Destacaram que deve haver uma política para assegurar proteção à vítima de violação de identidade de gênero, ressaltando a necessidade de se buscar uma sociedade mais igualitária com respeito a todos os cidadãos, sem distinção.
Minoria marginalizada
O relator do processo, ministro Luís Roberto Barroso, explicou que os transexuais, que estão incluídos no grupo dos transgêneros, constituem um grupo de pessoas que se identificam com o gênero oposto ao seu sexo.
“O transgênero é alguém cuja identidade pessoal e autopercepção não correspondem ao seu sexo biológico”. disse.
Ele destacou que os transexuais são uma das minorias mais marginalizadas e estigmatizadas da sociedade e ilustrou a gravidade do problema ao observar que o Brasil é o líder mundial de violência contra trangêneros.
Segundo ele, a expectativa de vida de um transexual no país é de 30 anos, menos da metade da média nacional, que é de 75 anos, além de apresentar dificuldade de conseguir trabalho formal.
“O remédio contra a discriminação das minorias em geral, particularmente dos transgêneros, envolve uma transformação cultural capaz de criar um mundo aberto à diferença, onde a assimilação aos padrões culturais dominantes ou majoritários não seja o preço a ser pago para ser respeitado”, ressaltou.
O ministro avaliou que o tema não é simples no debate mundial, uma vez que diz respeito à igualdade na dimensão do reconhecimento e está relacionada à aceitação de quem é diferente, “de quem foge ao padrão, de quem é historicamente inaceito pela ideologia e pelos modelos dominantes”.
Para o relator, “destratar uma pessoa por ser transexual – destratá-la por uma condição inata – é a mesma coisa que a discriminação de alguém por ser negro, judeu, mulher, índio, ou gay.É simplesmente injusto quando não manifestamente perverso”.
Direito fundamental
Do ponto de vista jurídico, o ministro apresentou três fundamentos que justificam o reconhecimento do direito fundamental dos transexuais a serem tratados socialmente de acordo com a sua identidade de gênero: dignidade como valor intrínseco de todo indivíduo; dignidade como autonomia de todo individuo; dever constitucional do estado democrático de proteger as minorias.
O ministro observou que toda pessoa tem o mesmo valor intrínseco que a outra, consequentemente tem o mesmo direito ao respeito e à consideração. “A óptica da igualdade como reconhecimento visa justamente a combater práticas culturais enraizadas que inferiorizam e estigmatizam grupos sociais e, desse modo, diminuem ou negam às pessoas que os integram o mesmo valor intrínseco reconhecido a outras pessoas”, concluiu.
Para ele, é papel do Estado, da sociedade e de um tribunal constitucional, em nome do princípio da igualdade, “restabelecer ou proporcionar na maior extensão possível a igualdade dessas pessoas, atribuindo o mesmo valor intrínseco que todos temos dentro da sociedade”.
Segundo o relator, é necessário o reconhecimento do direito fundamental dos transexuais de serem tratados “como pessoa com respeito à sua identidade, que não é produto de escolha, mas é fenômeno da natureza”.
Tese da repercussão geral
Assim, o ministro avaliou que a mera presença de transexual feminino em áreas comuns de banheiro feminino, ainda que gere algum desconforto, não é comparável ao mal estar suportado pelo transexual feminino que tenha que ingressar num banheiro masculino.
Por essas razões, no caso concreto, ele votou no sentido de dar provimento ao recurso extraordinário a fim de reformar o acórdão questionado, restabelecendo a sentença que condenou o shopping a indenizar a transexual em R$ 15 mil, por danos morais.

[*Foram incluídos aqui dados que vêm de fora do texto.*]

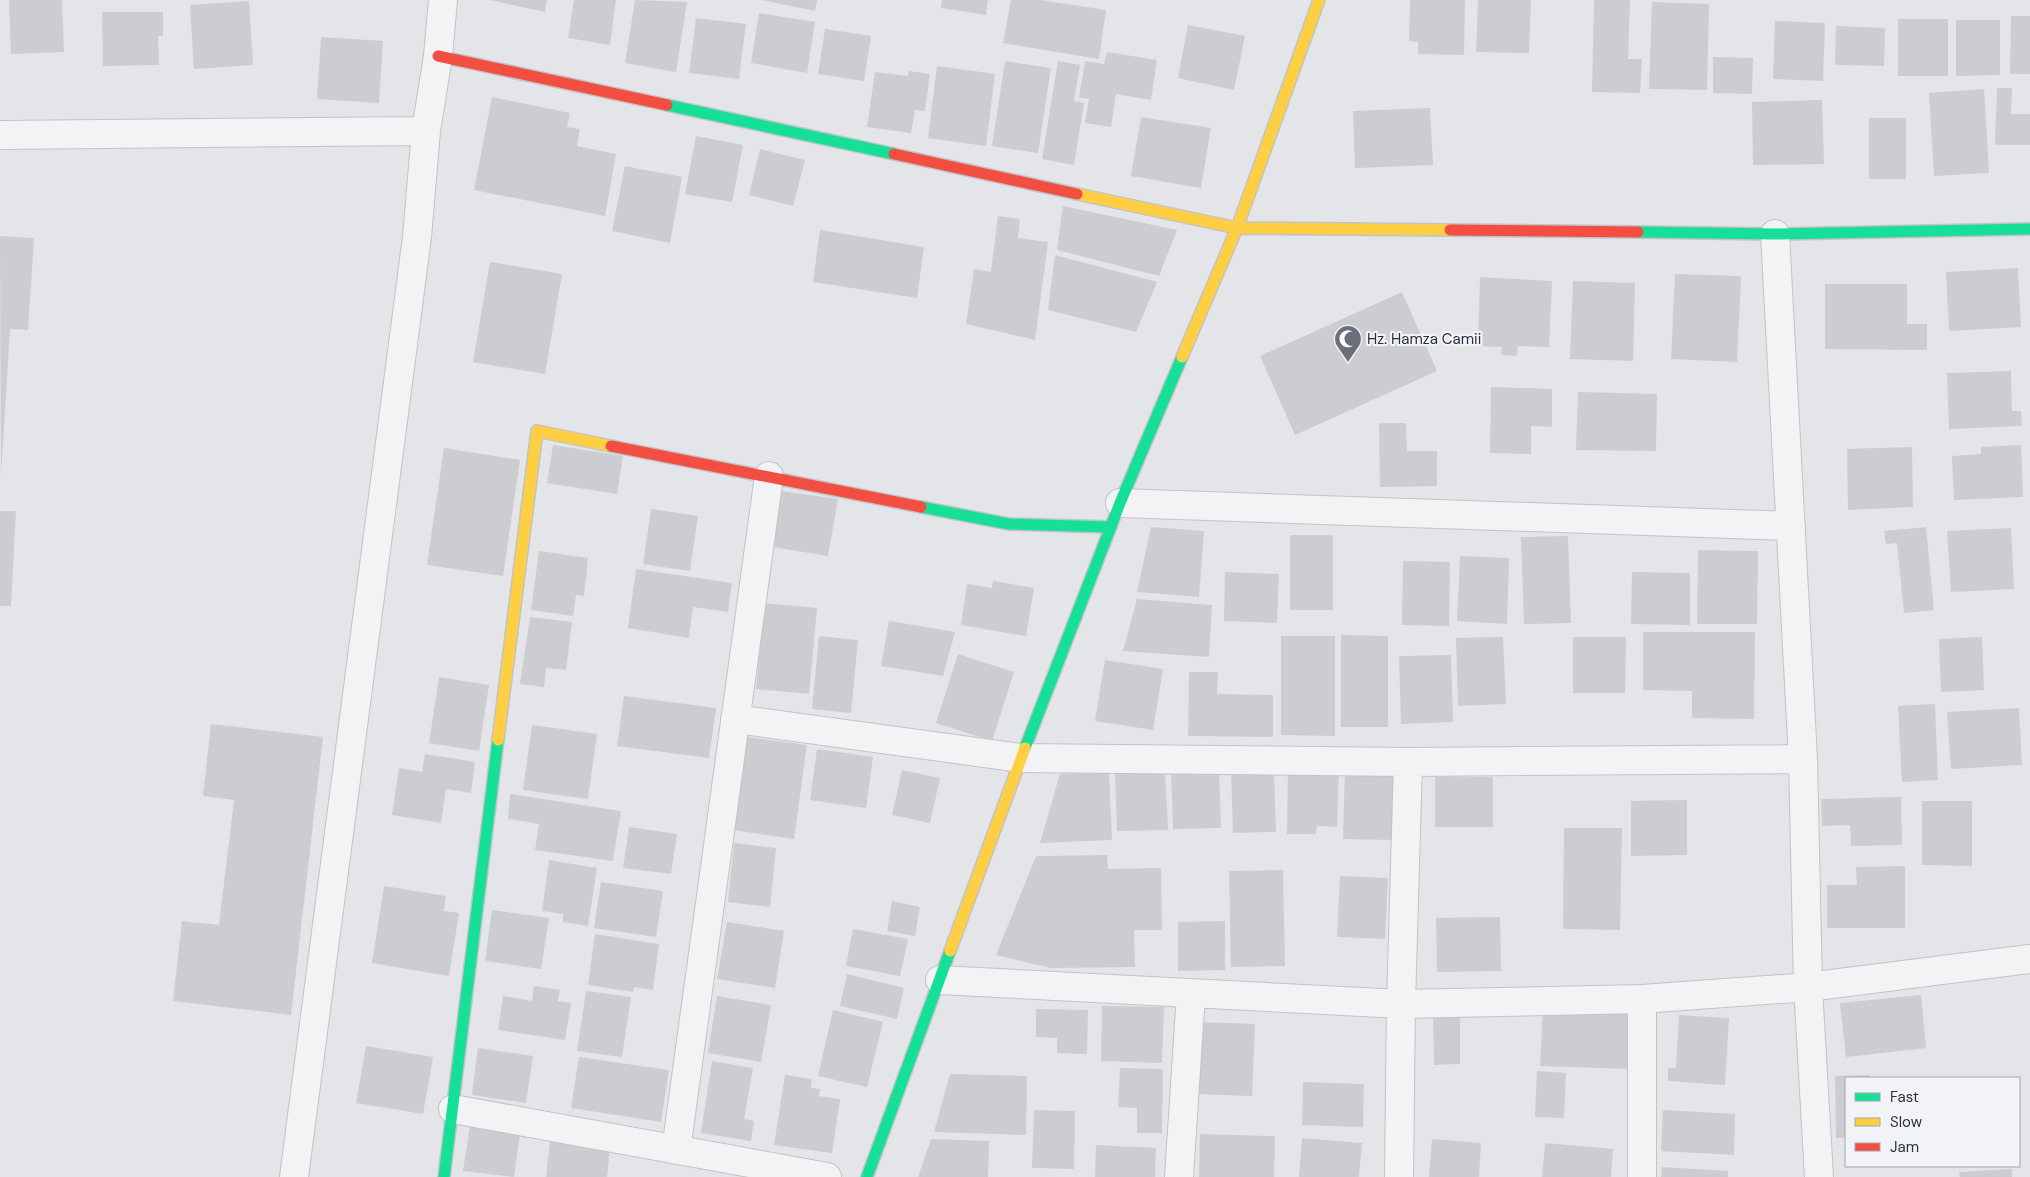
<svg xmlns="http://www.w3.org/2000/svg" width="2030" height="1177" font-family="'DM Sans',sans-serif">
  <style>
    .building { fill: #cccdd0 }
    .lines { fill: none; stroke-linecap: round; stroke-linejoin: round }
    .street-casing { stroke: #c2c3c6; stroke-width: 30 }
    .fast-casing { stroke: #c2c3c6; stroke-width: 14 }
    .slow-casing { stroke: #c2c3c6; stroke-width: 14 }
    .jam-casing { stroke: #c2c3c6; stroke-width: 14 }
    .street { stroke: #f3f3f5; stroke-width: 28 }
    .fast { stroke: #16e098; stroke-width: 11 }
    .slow { stroke: #ffcf43; stroke-width: 11 }
    .jam { stroke: #f24e42; stroke-width: 11 }
    .labels { text-anchor: middle; stroke-width: 4.5; stroke-linejoin: round; paint-order: stroke }
    .poi-label { font-size: 15px; fill: #2c2f40; stroke: #f2f3f7; text-anchor: start }
  </style>
  <rect width="100%" height="100%" fill="#e4e5e8"/>
  <path class="building" d="M9,0H62L64,52L11,54Z
    M489,0H547L545,12Z
    M574,0H616L610,45L568,38Z
    M635,0L687,2L676,72L625,63Z
    M761,0H817L815,11Z
    M942,0H988L986,15L941,8Z
    M1011,0H1040L1106,10L1099,59L1003,43Z
    M1410,0H1465L1464,55L1418,54V42L1409,41Z
    M1478,0H1531L1529,53L1476,52Z
    M1594,0H1630L1628,59H1642L1640,93L1592,92Z
    M249,1L253,65L194,69L190,5Z
    M1652,2L1709,4L1707,90L1649,89Z
    M102,12H163V36H158L159,65L103,66Z
    M759,13L815,22L807,73L751,63Z
    M2011,16H2030V74H2010Z
    M696,18L746,24L739,79L689,73Z
    M1898,19H1948V76H1898Z
    M1956,20H2000V75L1956,76Z
    M1775,21L1825,23L1823,81L1773,79Z
    M1188,25L1245,36L1234,90L1178,78Z
    M1836,26L1885,28L1884,66L1835,65Z
    M825,29L871,36L864,81L818,74Z
    M321,37L383,41L379,103L317,99Z
    M1107,52L1157,60L1151,100L1116,94L1111,127L1085,123L1089,99L1079,98L1085,61L1104,64Z
    M1713,57L1753,58L1752,94L1713,93Z
    M1005,61L1051,68L1038,153L992,146Z
    M1058,61L1080,65L1074,101L1084,103L1074,165L1042,159Z
    M937,66L995,74L986,146L928,138Z
    M909,71L930,74L925,111L915,110L911,133L867,127L875,72L908,76Z
    M1997,88H2012L2011,114H2030V145H1995Z
    M1984,89L1989,173L1934,176L1929,93Z
    M492,97L570,113L567,127L580,129L577,146L616,154L605,216L474,190Z
    M1822,100L1824,164L1753,165L1752,102Z
    M1430,108L1433,165L1355,168L1353,111Z
    M1141,117L1211,128L1201,188L1131,176Z
    M1869,118H1906V179H1869Z
    M696,136L743,145L732,202L685,194Z
    M760,149L805,160L793,206L749,195Z
    M625,166L682,177L670,243L612,231Z
    M1063,206L1177,230L1159,276L1057,250Z
    M998,216L1020,219L1018,238L1048,242L1035,340L966,324L974,269L991,272Z
    M820,230L924,247L917,298L813,282Z
    M0,236L34,238L28,330L10,329L1,476Z
    M1055,255L1157,282L1136,332L1048,310Z
    M490,262L562,274L545,374L473,362Z
    M2018,268L2021,327L1949,331L1946,272Z
    M1675,274L1741,276L1737,362L1671,359Z
    M1480,277L1552,281L1549,347L1518,346L1517,356L1501,355L1502,347L1478,346Z
    M1573,281L1635,283L1633,361L1570,359Z
    M1825,284H1907V324H1927V350L1825,349Z
    M1402,292L1437,371L1295,435L1260,356Z
    M2011,371L2012,411H2021L2022,426L1949,429L1947,373Z
    M1491,387L1552,389V427L1531,426V454L1490,453Z
    M1578,392L1657,394L1656,451L1576,450Z
    M1379,423H1406L1407,451H1437V486L1380,487Z
    M553,445L623,456L617,494L547,483Z
    M2021,445L2023,497L1954,500L1952,456L1981,454V447Z
    M1912,447L1913,507L1848,510L1847,449Z
    M444,448L520,460L503,576L427,565Z
    M781,491L838,499L828,556L772,547Z
    M651,509L698,516L690,571L643,564Z
    M0,511H16L11,606H0Z
    M1151,527L1204,531L1199,597L1137,592Z
    M1926,527L1934,610L1904,613L1897,543L1886,544L1884,531Z
    M2011,528L2014,589L1951,592L1947,531Z
    M1290,535H1333V610H1290Z
    M1568,536L1571,623L1524,624L1521,537Z
    M1698,550L1758,551L1757,624H1697Z
    M539,551L588,558L584,596L576,595L573,616L531,610Z
    M1460,556L1509,558L1507,624L1457,621Z
    M1403,561L1450,562L1449,626L1402,625Z
    M636,569L732,583L728,612L693,607L689,638L628,628Z
    M1225,572L1279,574L1277,623L1224,621Z
    M1632,572L1690,573V625L1631,624Z
    M993,581L1034,588L1026,636L961,625L967,584L992,588Z
    M1137,599L1212,605L1209,657L1123,651Z
    M764,603L817,608L809,694L756,689Z
    M530,617L572,622L566,670L546,668L544,687L520,684Z
    M889,621L955,632L943,676L881,666Z
    M1643,632H1755L1754,719L1692,718V691L1643,690Z
    M1341,635L1388,636V727H1341Z
    M819,636L858,640L851,713L812,709Z
    M1281,636H1335V736L1281,735Z
    M1503,637L1506,704L1458,706L1456,638Z
    M1573,637H1626L1625,693H1573Z
    M1982,637L1984,690L1941,692L1939,639Z
    M958,654L1014,672L992,741L936,723Z
    M1451,655L1453,722L1401,724L1399,656Z
    M1105,660L1163,669L1153,730L1095,721Z
    M1189,672H1218L1217,694L1273,695V737L1188,736Z
    M439,677L489,685L479,751L429,743Z
    M624,696L716,708L709,758L617,746Z
    M1935,704L1938,780L1902,782L1898,706Z
    M2019,708L2022,765L1951,769L1947,712Z
    M211,724L323,737L291,1015L173,1001L182,921L219,925L234,800L203,796Z
    M532,725L597,734L588,799L523,790Z
    M746,737L807,745L794,839L733,830Z
    M817,749L873,757L866,808L810,800Z
    M425,754L475,762L471,793L446,789L441,823L392,815L399,768L422,772Z
    M1219,767L1221,828L1173,829L1171,769Z
    M1288,767L1339,768L1337,827L1317,826L1316,834H1287Z
    M1165,769L1168,830L1117,831L1115,771Z
    M1345,769H1400L1399,840L1343,839Z
    M902,770L940,778L930,823L892,815Z
    M1274,771L1276,832L1233,833L1231,772Z
    M1109,772L1112,840L1040,843L1060,774Z
    M1435,777H1493V827H1435Z
    M510,794L621,811L613,861L535,850L539,824L508,819Z
    M1901,797L1902,845L1851,846L1850,825L1822,826L1821,799Z
    M1687,800V855L1631,856V801Z
    M1922,801H1972V866L1922,865Z
    M629,827L677,834L671,874L623,868Z
    M1564,828H1622L1620,930L1563,929Z
    M734,843L776,848L770,907L728,902Z
    M1107,855L1108,869L1161,868L1162,930H1134L1135,967L1051,968L996,955L1036,856Z
    M549,860L597,868L588,926L563,922V914L542,911Z
    M1905,866V928H1827V885H1857L1856,867Z
    M1283,870L1285,966L1231,967L1229,871Z
    M1340,876L1388,878L1385,939L1337,937Z
    M601,882L663,891L656,937L594,928Z
    M384,886L446,896L444,911L459,913L449,976L372,963Z
    M892,901L920,907L915,936L887,931Z
    M492,910L549,918L541,969L485,961Z
    M1500,917L1501,971L1437,972L1436,918Z
    M1225,921V970L1178,971V922Z
    M727,922L784,931L775,988L717,979Z
    M853,929L908,939L900,976L846,966Z
    M595,934L659,944L653,990L634,987L633,992L588,985Z
    M847,974L904,988L897,1019L840,1006Z
    M534,986L560,990L558,1001L571,1003L565,1040L498,1030L503,996L532,1001Z
    M586,991L631,997L622,1057L577,1051Z
    M1921,995L1926,1048L1846,1057L1840,1003Z
    M717,996L771,1005L761,1062L708,1053Z
    M1102,1006L1164,1007L1162,1063L1101,1061Z
    M1460,1007V1064L1434,1065L1433,1008Z
    M1036,1009L1088,1010L1087,1054L1057,1053V1038L1036,1037Z
    M1543,1009L1633,1012L1631,1069L1540,1066Z
    M833,1010L883,1022L867,1087L818,1076Z
    M1679,1015L1729,1018L1725,1085L1668,1081V1068H1676Z
    M1199,1022L1255,1024L1252,1096L1195,1094Z
    M366,1046L433,1057L423,1114L356,1103Z
    M478,1048L533,1056L526,1103L472,1095Z
    M579,1057L669,1070L661,1122L571,1108Z
    M712,1061L753,1068L744,1119L754,1121L751,1141L701,1133Z
    M1120,1068L1163,1069L1162,1133H1137V1108L1118,1107Z
    M1537,1071L1566,1073L1564,1118L1535,1117Z
    M950,1074L1027,1076L1026,1135L934,1132Z
    M785,1075L812,1079L811,1088L820,1089L819,1096L840,1099L832,1153L774,1145Z
    M1869,1075V1078H1846V1138H1836L1835,1076Z
    M1303,1082L1364,1084L1363,1127L1302,1125Z
    M1034,1110L1075,1111L1074,1169L1032,1168Z
    M1663,1110L1735,1114L1734,1155L1661,1151Z
    M470,1126L520,1133L514,1177L463,1171Z
    M1200,1134L1275,1136L1274,1177H1199Z
    M1302,1138L1362,1143L1359,1177H1299Z
    M931,1139L989,1141L988,1177H918Z
    M1432,1139L1481,1143L1479,1177H1429Z
    M550,1140L610,1147L607,1177H546Z
    M1545,1143L1613,1149L1611,1177H1542Z
    M1096,1145L1156,1148L1155,1177H1095Z
    M1662,1167L1728,1171V1177H1661Z
    M2012,1169V1177H1960L1959,1172Z"/>
  <g class="lines">
    <defs>
      <path id="street" d="M0,135L426,131
        M1775,234L1803,759L1808,987L1819,1177
        M1120,503L1791,526
        M735,719L1021,758L1408,762L1803,759
        M940,980L1401,1004L1642,999L1808,987L2030,959
        M453,1109L827,1177
        M676,1150L769,476
        M294,1177L417,237L426,131L438,56L443,0
        M1179,1177L1191,994
        M1399,1177L1401,1004L1408,762
        M1642,1177V999"/>
      <path id="fast" d="M667,105L894,154
        M1638,232L1775,234L2030,229
        M921,507L1009,524L1110,527
        M1025,748L1120,503L1182,357
        M444,1177L498,740
        M867,1177L950,951"/>
      <path id="slow" d="M1077,194L1237,228L1450,230
        M1182,357L1237,228L1319,0
        M498,740L537,431L611,446
        M950,951L1025,748"/>
      <path id="jam" d="M438,56L667,105
        M894,154L1077,194
        M1450,230L1638,232
        M611,446L921,507"/>
    </defs>
    <use href="#street" class="street-casing"/>
    <use href="#fast" class="fast-casing"/>
    <use href="#slow" class="slow-casing"/>
    <use href="#jam" class="jam-casing"/>
    <use href="#street" class="street"/>
    <use href="#fast" class="fast"/>
    <use href="#slow" class="slow"/>
    <use href="#jam" class="jam"/>
  </g>
  <defs>
    <symbol id="mosque-pin" viewBox="-11 -11 22 30"><path d="M0 17L-7.5 6A9.5 9.5 0 1 1 7.5 6Z" fill="#6c6f7b" stroke="#f2f3f7"/><path d="M3.5-4.9A6 6 0 1 0 3.5 4.9A5 5 0 1 1 3.5-4.9Z" fill="#fff"/></symbol>
  </defs>
  <g fill-rule="evenodd">
    <use href="#mosque-pin" x="1332" y="323" width="32" height="43"/>
  </g>
  <g class="labels">
    <g class="poi-label">
      <text x="1367" y="344">Hz. Hamza Camii</text>
    </g>
  </g>
  <rect x="1845" y="1077" width="175" height="90" fill="#f2f3f7" stroke="#a3a5ae"/>
  <rect x="1855" y="1093" width="25" height="8" fill="#16e098" stroke="#a3a5ae"/>
  <text x="1890" y="1102" font-size="15" fill="#2c2f40">Fast</text>
  <rect x="1855" y="1118" width="25" height="8" fill="#ffcf43" stroke="#a3a5ae"/>
  <text x="1890" y="1127" font-size="15" fill="#2c2f40">Slow</text>
  <rect x="1855" y="1143" width="25" height="8" fill="#f24e42" stroke="#a3a5ae"/>
  <text x="1890" y="1152" font-size="15" fill="#2c2f40">Jam</text>
</svg>
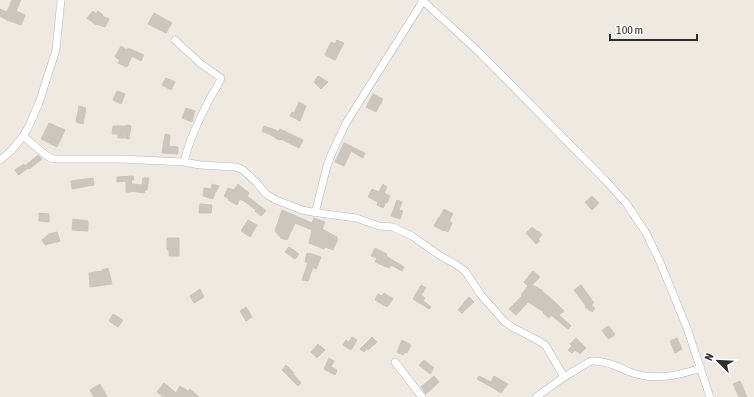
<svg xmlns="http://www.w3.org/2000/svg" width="754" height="397" viewBox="0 0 754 397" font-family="'Asap Condensed',sans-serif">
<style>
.building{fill:#cbc7bf;stroke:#cbc5ba}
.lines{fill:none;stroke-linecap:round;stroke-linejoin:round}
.minor-casing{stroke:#b4b7c1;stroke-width:8}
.minor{stroke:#fff;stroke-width:7}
</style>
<rect width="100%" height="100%" fill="#efe9e1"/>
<path class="building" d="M12,0H21L16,11L25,15L21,25L7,20L0,16V9L7,12Z
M93,11L96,14L98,11L103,15L102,16L109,19L105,27L96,24V25L87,18Z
M154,13L172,23L166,33L148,24Z
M337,40L344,43L335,60L325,55L331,42L335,44Z
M121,46L127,50L128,48L144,55L141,61L132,56L127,67L118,63L120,60L115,57Z
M318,76L328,82L321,89L314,82Z
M166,78L175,82L171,90L162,85Z
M117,91L125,94L121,104L113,100Z
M373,94L383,99L376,112L366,107Z
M299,102L306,106L300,121L290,116L292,112L294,113Z
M79,106L86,108L83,124L76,122Z
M186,108L195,111L192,122L182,118Z
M49,123L65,130L57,147L41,139Z
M127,125L131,126L129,139L125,138V133H124V138H118V134H112L113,126H126Z
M264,126L278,131L280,129L303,140L299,148L281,139L280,140L275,138V137L262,131Z
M165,134L170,135L169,146L178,147V154L162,153Z
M344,143L365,153L363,158L351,151L344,166L335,162Z
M38,155L42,159L29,169L28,168L19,175L15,170L24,164L25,166Z
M133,176L134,180H131L132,184L142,185L143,178H149L147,190H145L144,193L131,191V192H126V181L117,182V177Z
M93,178L94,185L72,189L71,181Z
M212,184L219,186L216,192H215L213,199L203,196L204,188L211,189Z
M238,184L249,193L247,196L260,206L266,211L261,216L255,211L256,210L244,201L240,199L237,205L228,200L229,199L224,196L228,188L234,190Z
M383,184L387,187L384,193L390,196L387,203L386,202L383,208L377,205L378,202L368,197L372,189L379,192Z
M592,196L599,203L592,210L585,202Z
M397,200L402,202L399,210L403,211L400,219L391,216Z
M200,204L212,205L211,213H199Z
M444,209L453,214L449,221L452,223L448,232L444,230V231L434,226L439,217H440Z
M282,210L312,223L314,218L325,222L322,229L337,237V239H338L333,250L325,247L324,249L309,243L312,230L295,223L287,240L281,238L275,231Z
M39,213L49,214V222L39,221Z
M73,219L88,221V231L72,230Z
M248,220L257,225L250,237L241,231Z
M532,227L538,232L539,231L542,235L538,239L540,241L536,244L526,233Z
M57,232L60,241L45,245L42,240L49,234Z
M167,238H179V256H169V250H167Z
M289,247L299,254L295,259L285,252Z
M375,248L387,254L386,256L404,267L402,271L391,265L389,268L375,262L377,258L371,256Z
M307,253L312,254L321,257L316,269L313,267L308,281L302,280L308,263L305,262Z
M108,268L112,284L90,287L89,273L102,271V270Z
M533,271L540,277L532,285L542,290V291L556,303L564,311L559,315L571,326L568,329L551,315L549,318L543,313L544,312L528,302L516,315L509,309L522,296L521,295L528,286L524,282Z
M421,285L426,288L421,295L425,298L423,301L431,307L429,309L413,299Z
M581,285L594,303L591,305L595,308L592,312L585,307L586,306L574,290Z
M200,289L204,297L194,303L190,296Z
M384,293L393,299L387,307L375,300L378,294L382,296Z
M469,297L474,302L462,313L458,310L464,303V302Z
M246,307L252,317L246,321L240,311Z
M113,314L123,320L118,327L109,321Z
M609,326L615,335L608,339L602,330Z
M352,337L357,340L351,350L343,345L346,340L349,342Z
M372,337L377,342L368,350L367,348L364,352L360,349Z
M576,338L586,348L580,354L575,350L572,353L568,350L572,346L570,344Z
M677,338L682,349L675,353L670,341Z
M402,340L411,345L407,353L405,352L403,355L397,352Z
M318,344L325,350L317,358L311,352Z
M329,358L334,361L331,367L337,370L335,375L324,369Z
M424,360L434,368L430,374L419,365Z
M286,365L294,373L293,374L301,383L298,386L282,370Z
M434,376L439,382L426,394L421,387Z
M479,376L491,382L494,376L508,384L501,393L493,388L477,379Z
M740,381L747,397H739L733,384Z
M164,383L176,393L180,386L188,391L190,389L199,397H163L157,392Z
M100,384L107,397H94L90,390Z"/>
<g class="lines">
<defs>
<path id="minor" d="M422,0L481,54L605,180L626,203L646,233L660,262L687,328L710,397
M175,40L201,64L221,78C219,85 214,91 210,98C200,118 189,140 184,162
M23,136L47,156L53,159H120L184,162L200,165L236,167L243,170L256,182L266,194L276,200L302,210L312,212L356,218L379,226L393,227L412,236L439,255L455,264L465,271L481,295L505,322L512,327L539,341L546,346L564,377L591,361C605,360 617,367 630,372C654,381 677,376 701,368
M0,160L12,150L23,136L29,126L39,103L56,50L61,0
M315,213L327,166L331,155L346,123L423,1
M395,362L422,397
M536,397L564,377"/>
</defs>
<use href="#minor" class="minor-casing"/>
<use href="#minor" class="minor"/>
</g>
<g transform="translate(718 361) rotate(294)" stroke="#ffffff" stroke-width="3" paint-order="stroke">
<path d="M0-3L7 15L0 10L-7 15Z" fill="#2e2e2e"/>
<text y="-6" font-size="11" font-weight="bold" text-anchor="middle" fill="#2e2e2e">N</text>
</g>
<path d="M610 34v6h87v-6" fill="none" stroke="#2e2e2e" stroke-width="2"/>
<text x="616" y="34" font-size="12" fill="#2e2e2e" stroke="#ffffff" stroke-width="3" paint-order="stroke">100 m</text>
</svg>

O ministro propôs a seguinte tese para a repercussão geral:
“Os transexuais têm direito a serem tratados socialmente de acordo com a sua identidade de gênero, inclusive na utilização de banheiros de acesso público”.
O ministro Edson Fachin acompanhou o voto do relator. No entanto, considerou que a indenização por danos morais deve ser aumentada para R$ 50 mil, além de o processo ser reautuado a fim de incluir o nome social da parte requerente.